The APLP is a nine-month program (mid-August to mid-May) with a minimum five-month residency requirement. During the first five months, all participants are based at the East-West Center in Honolulu and live on University of Hawaii at Manoa campus in the Hale Manoa Dormitory.

[edit] What does the program involve?

During the fall semester (August through December), the APLP involves intensive coursework while living and working within a diverse international community. First semester program content focuses on two areas: a) personal and leadership development and b) interpreting emerging issues facing the Asia Pacific.

Activities include workshops, discussion seminars, outdoor challenges, lectures, simulations, independent work and online activities, and field studies to different cities in the USA like New York City, Washington DC and Los Angeles, and different countries like Japan, Thailand, Laos, Vietnam and Cambodia.

After the core experience, participants engage in a range of flexible, customized activities for an additional 4 months (January to May).
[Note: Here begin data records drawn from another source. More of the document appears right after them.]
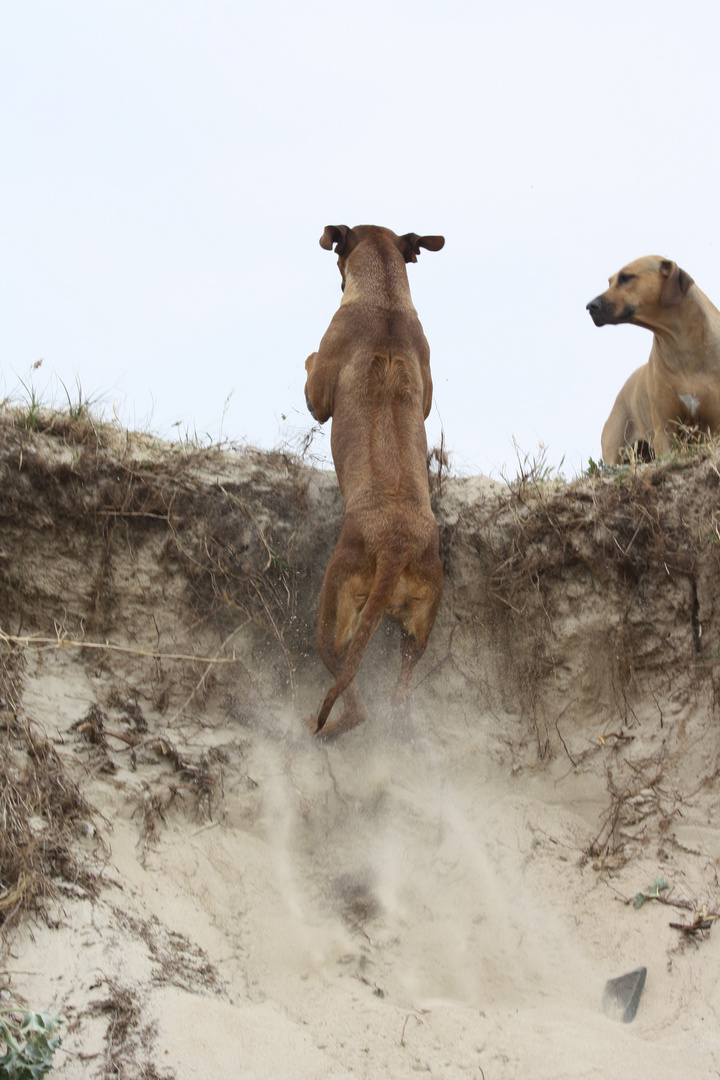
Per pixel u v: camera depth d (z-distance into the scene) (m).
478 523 7.58
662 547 7.14
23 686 5.96
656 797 6.45
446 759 6.96
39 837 4.92
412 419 6.77
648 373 10.62
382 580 6.01
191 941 5.03
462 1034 4.79
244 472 7.27
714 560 6.98
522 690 7.29
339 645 6.25
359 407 6.82
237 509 7.04
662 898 5.78
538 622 7.36
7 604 6.37
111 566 6.66
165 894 5.27
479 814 6.66
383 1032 4.73
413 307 7.64
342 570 6.20
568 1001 5.33
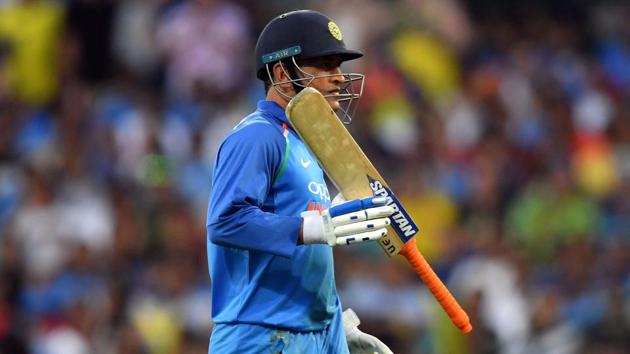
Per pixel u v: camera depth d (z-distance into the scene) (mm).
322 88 16875
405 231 16766
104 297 34094
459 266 37594
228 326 16672
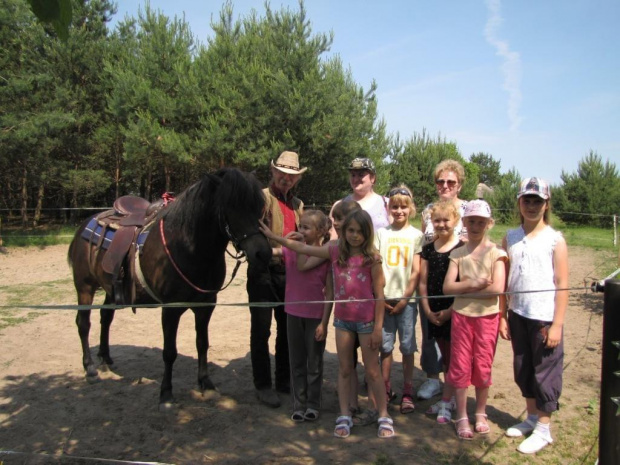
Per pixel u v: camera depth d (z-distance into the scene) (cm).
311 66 1480
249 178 315
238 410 360
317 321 333
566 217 1969
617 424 157
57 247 1352
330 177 1609
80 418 346
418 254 348
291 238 330
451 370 315
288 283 339
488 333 308
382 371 356
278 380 396
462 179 379
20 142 1292
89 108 1617
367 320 310
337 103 1478
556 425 329
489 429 321
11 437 318
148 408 362
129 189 2058
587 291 782
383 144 1730
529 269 295
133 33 1694
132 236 379
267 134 1405
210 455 295
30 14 1424
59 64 1541
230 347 516
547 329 290
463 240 345
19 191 1947
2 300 720
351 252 310
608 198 1906
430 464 283
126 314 645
These activities include: working in internships; elective coursework at the University of Hawaii; developing applied leadership projects; carrying out extended field studies; or returning to employment/home country. In all cases there is a continuation of the program through online and/or face-to-face meetings. A capstone re-union is held at graduation in Honolulu in May.
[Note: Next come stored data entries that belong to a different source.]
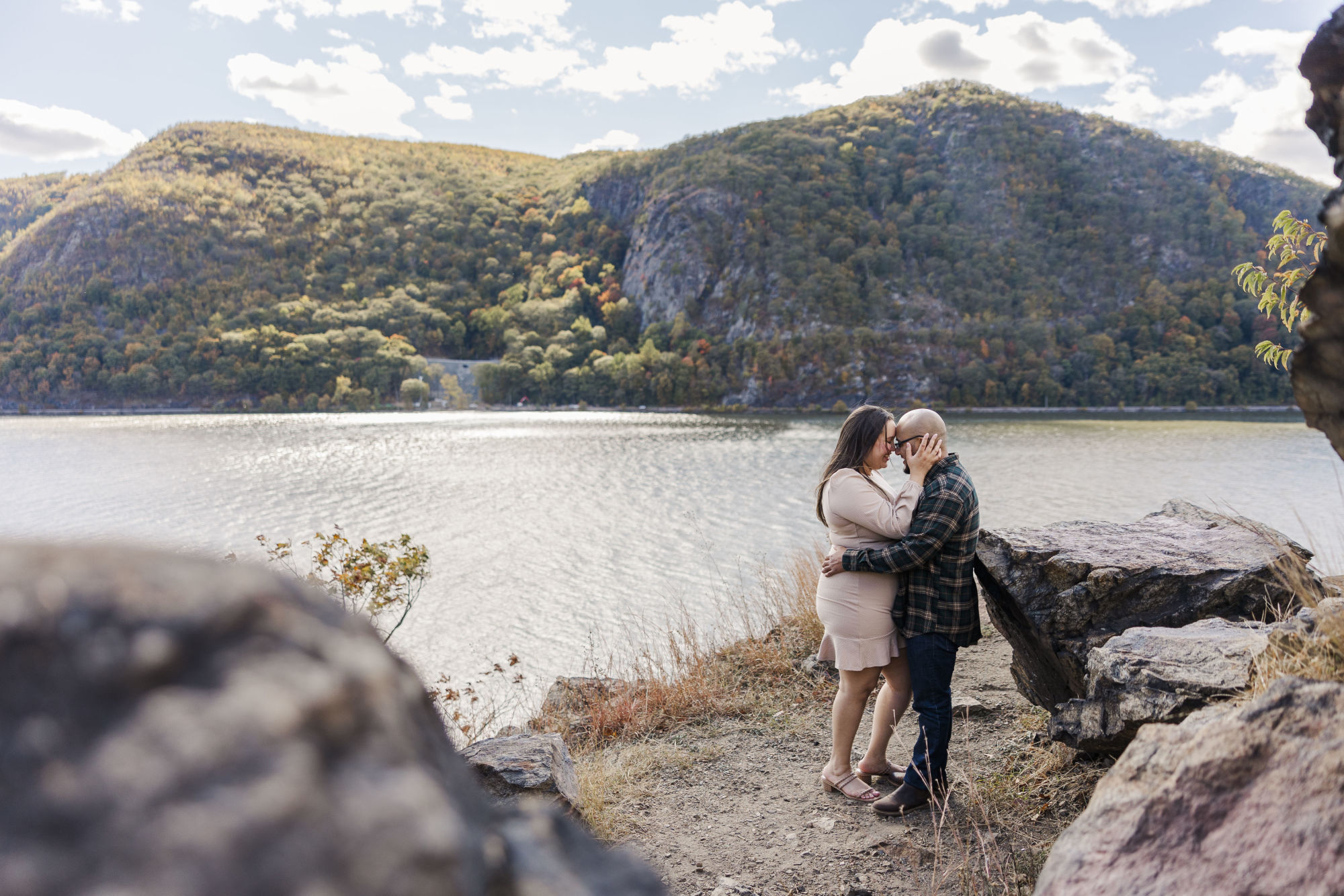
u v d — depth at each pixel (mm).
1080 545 3549
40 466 53375
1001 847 2934
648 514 34062
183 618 410
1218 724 1484
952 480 3262
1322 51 1701
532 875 591
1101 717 2852
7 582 391
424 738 495
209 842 326
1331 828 1200
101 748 347
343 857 354
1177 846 1329
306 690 411
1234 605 3213
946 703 3305
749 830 3346
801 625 5828
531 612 19094
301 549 26422
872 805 3383
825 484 3484
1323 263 1528
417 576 5098
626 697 4949
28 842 319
[edit] Program learning objectives

Participants will:

• Increase awareness of personal leadership strengths and weaknesses
• Energize and refine individual visions and capacities
• Enhance self-confidence and self-awareness
• Forge deeper intercultural communication skills
• Develop more effective team building skills
• Understand planning and analytical tools such as Scenario Building and Social Network Analysis
• Envision issues across traditional disciplinary lines
• Grasp and communicate implications of medium and long term regional and global trends
• Have life long ‘learning community’
• Develop enhanced abilities to navigate regional and personal change.

[edit] APLP outcomes

In six years the APLP has become the premier leadership program in Asia Pacific and a signature program of the East-West Center. Its alumni, who come from 43 countries, increasingly occupy key positions within the United States and Asia Pacific. Alumni stay in very close contact with the program with over 65% reuniting with program staff in the last reunion.

The APLP provides the time, tools, contacts and knowledge needed to successfully navigate personal and regional change.

APLP judges its success on how participants come to envision regional trends in Asia Pacific and their place within these trends; how participants develop leadership capacity, plan for future success and carry out actions needed to achieve this success.